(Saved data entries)
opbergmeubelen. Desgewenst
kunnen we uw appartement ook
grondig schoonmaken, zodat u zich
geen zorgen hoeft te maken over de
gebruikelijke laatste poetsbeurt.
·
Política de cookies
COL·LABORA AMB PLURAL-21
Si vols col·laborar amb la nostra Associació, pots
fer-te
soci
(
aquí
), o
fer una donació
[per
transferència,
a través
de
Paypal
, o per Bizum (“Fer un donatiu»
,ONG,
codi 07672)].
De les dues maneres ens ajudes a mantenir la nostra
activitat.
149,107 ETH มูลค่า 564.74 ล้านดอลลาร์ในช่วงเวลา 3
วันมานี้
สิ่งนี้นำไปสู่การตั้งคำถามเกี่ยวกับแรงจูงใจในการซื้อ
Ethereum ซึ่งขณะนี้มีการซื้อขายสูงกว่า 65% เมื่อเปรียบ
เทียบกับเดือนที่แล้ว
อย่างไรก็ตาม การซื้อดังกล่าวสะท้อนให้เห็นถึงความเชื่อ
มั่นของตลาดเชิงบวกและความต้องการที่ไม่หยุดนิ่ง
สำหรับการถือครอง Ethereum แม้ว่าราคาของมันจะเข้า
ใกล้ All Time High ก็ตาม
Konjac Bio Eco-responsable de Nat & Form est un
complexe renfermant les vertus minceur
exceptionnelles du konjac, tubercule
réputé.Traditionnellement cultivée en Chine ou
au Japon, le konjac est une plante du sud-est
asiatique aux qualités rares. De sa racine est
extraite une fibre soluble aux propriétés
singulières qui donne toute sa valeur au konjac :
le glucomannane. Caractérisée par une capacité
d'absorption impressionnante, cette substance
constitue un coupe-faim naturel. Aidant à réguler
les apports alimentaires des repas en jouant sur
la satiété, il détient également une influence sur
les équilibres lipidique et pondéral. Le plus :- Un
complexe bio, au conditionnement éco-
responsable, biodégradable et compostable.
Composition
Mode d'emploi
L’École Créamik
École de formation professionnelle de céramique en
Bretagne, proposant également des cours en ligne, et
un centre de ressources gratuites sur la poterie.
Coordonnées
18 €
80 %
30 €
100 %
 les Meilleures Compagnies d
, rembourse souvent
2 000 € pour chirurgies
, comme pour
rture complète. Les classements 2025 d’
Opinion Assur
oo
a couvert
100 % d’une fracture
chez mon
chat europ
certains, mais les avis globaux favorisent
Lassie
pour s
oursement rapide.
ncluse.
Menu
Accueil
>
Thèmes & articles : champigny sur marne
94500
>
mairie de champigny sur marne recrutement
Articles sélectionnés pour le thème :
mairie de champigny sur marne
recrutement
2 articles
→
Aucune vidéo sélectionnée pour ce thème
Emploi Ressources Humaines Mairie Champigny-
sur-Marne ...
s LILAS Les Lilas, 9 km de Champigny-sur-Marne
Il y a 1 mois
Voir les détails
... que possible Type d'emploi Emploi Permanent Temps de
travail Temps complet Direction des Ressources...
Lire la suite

[WHAT IS BEING ASKED]: Update the lines above so that every "Ethereum" reads "Solana", and keep all other text the same.

[YOUR SOLUTION]:
opbergmeubelen. Desgewenst
kunnen we uw appartement ook
grondig schoonmaken, zodat u zich
geen zorgen hoeft te maken over de
gebruikelijke laatste poetsbeurt.
·
Política de cookies
COL·LABORA AMB PLURAL-21
Si vols col·laborar amb la nostra Associació, pots
fer-te
soci
(
aquí
), o
fer una donació
[per
transferència,
a través
de
Paypal
, o per Bizum (“Fer un donatiu»
,ONG,
codi 07672)].
De les dues maneres ens ajudes a mantenir la nostra
activitat.
149,107 ETH มูลค่า 564.74 ล้านดอลลาร์ในช่วงเวลา 3
วันมานี้
สิ่งนี้นำไปสู่การตั้งคำถามเกี่ยวกับแรงจูงใจในการซื้อ
Solana ซึ่งขณะนี้มีการซื้อขายสูงกว่า 65% เมื่อเปรียบ
เทียบกับเดือนที่แล้ว
อย่างไรก็ตาม การซื้อดังกล่าวสะท้อนให้เห็นถึงความเชื่อ
มั่นของตลาดเชิงบวกและความต้องการที่ไม่หยุดนิ่ง
สำหรับการถือครอง Solana แม้ว่าราคาของมันจะเข้า
ใกล้ All Time High ก็ตาม
Konjac Bio Eco-responsable de Nat & Form est un
complexe renfermant les vertus minceur
exceptionnelles du konjac, tubercule
réputé.Traditionnellement cultivée en Chine ou
au Japon, le konjac est une plante du sud-est
asiatique aux qualités rares. De sa racine est
extraite une fibre soluble aux propriétés
singulières qui donne toute sa valeur au konjac :
le glucomannane. Caractérisée par une capacité
d'absorption impressionnante, cette substance
constitue un coupe-faim naturel. Aidant à réguler
les apports alimentaires des repas en jouant sur
la satiété, il détient également une influence sur
les équilibres lipidique et pondéral. Le plus :- Un
complexe bio, au conditionnement éco-
responsable, biodégradable et compostable.
Composition
Mode d'emploi
L’École Créamik
École de formation professionnelle de céramique en
Bretagne, proposant également des cours en ligne, et
un centre de ressources gratuites sur la poterie.
Coordonnées
18 €
80 %
30 €
100 %
 les Meilleures Compagnies d
, rembourse souvent
2 000 € pour chirurgies
, comme pour
rture complète. Les classements 2025 d’
Opinion Assur
oo
a couvert
100 % d’une fracture
chez mon
chat europ
certains, mais les avis globaux favorisent
Lassie
pour s
oursement rapide.
ncluse.
Menu
Accueil
>
Thèmes & articles : champigny sur marne
94500
>
mairie de champigny sur marne recrutement
Articles sélectionnés pour le thème :
mairie de champigny sur marne
recrutement
2 articles
→
Aucune vidéo sélectionnée pour ce thème
Emploi Ressources Humaines Mairie Champigny-
sur-Marne ...
s LILAS Les Lilas, 9 km de Champigny-sur-Marne
Il y a 1 mois
Voir les détails
... que possible Type d'emploi Emploi Permanent Temps de
travail Temps complet Direction des Ressources...
Lire la suite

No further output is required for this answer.